А потом мы поехали в гостиницу, где я тогда квартировал. Подполковник Кармазин распаковал спортивную сумку, которую таскал самого утра, достал из нее пару бутылок «Посольской», гору консервов, и мы как следует помянули отличного летчика, прекрасного парня и хорошего друга капитана Макеева.
– Вы как хотите, а я завтра же полечу в Питер, – заявил на прощание Кармазин. – Хочу убедиться, что с Пашкой обошлись достойно. И, знаете что, – как-то просветленно улыбнулся он, – обязательно закажу оркестр.

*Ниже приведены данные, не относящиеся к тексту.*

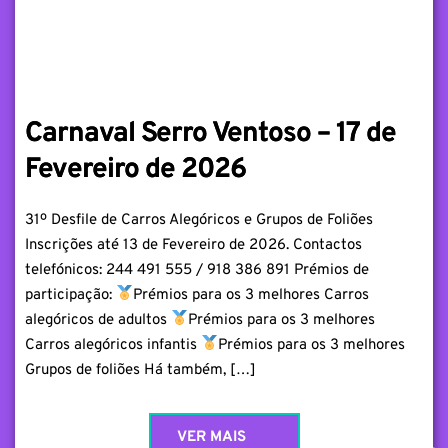
Carnaval Serro Ventoso – 17 de
Fevereiro de 2026
31º Desfile de Carros Alegóricos e Grupos de Foliões
Inscrições até 13 de Fevereiro de 2026. Contactos
telefónicos: 244 491 555 / 918 386 891 Prémios de
participação:
Prémios para os 3 melhores Carros
alegóricos de adultos
Prémios para os 3 melhores
Carros alegóricos infantis
Prémios para os 3 melhores
Grupos de foliões Há também, […]
VER MAIS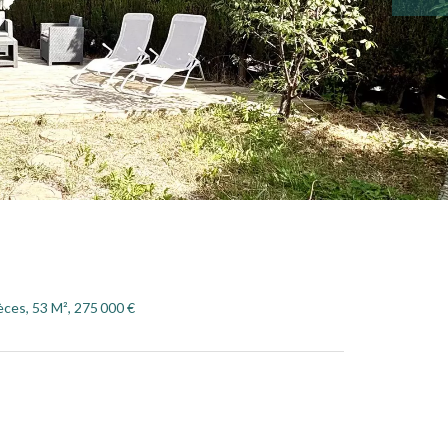
ces, 53 M², 275 000 €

– Точно! – подхватили мы. – Настоящий симфонический оркестр. И чтобы на похоронах сыграли «Утро туманное».
…Через три дня в одной из местных газет была опубликована заметка, в которой пораженный невиданным зрелищем корреспондент рассказывал о том, как на всем известном Волковом кладбище одетые в смокинги и фраки музыканты провожали цинковый гроб не шопеновским траурным маршем, а светло-грустным романсом «Утро туманное, утро седое».
Но больше всего были поражены сами музыканты, когда на их глазах лучшая скрипачка оркестра, лауреат международных конкурсов швырнула скрипку под ноги, бросилась на гроб и запричитала невесть откуда взявшимся бабьим голосом:
– Пашенька, голубчик мой любезный, прости меня, дуру окаянную! А ты, Господи, накажи, так накажи, чтобы день и ночь я плакала и рыдала. Скорблю я, Господи, слезно скорблю о глупости моей несусветной, и тужить буду все отпущенные мне денечки. Ведь знала же я, хорошо знала, как ты, Пашенька, меня любишь, а предала, предала в самое трудное для тебя время. Из-за меня ты потерял голос, а потом из-за моей гордыни – и меня. Прости меня, Пашенька. Христом Богом молю, прости! Я свой грех искуплю, я каждый день буду ходить к тебе, и когда-нибудь да вымолю прощение.
Окаменевшая публика молчала. Оркестранты сначала растерянно переглядывались, а потом откровенно зарыдали, ведь многие помнили Павла по консерватории и знали его как талантливого тенора.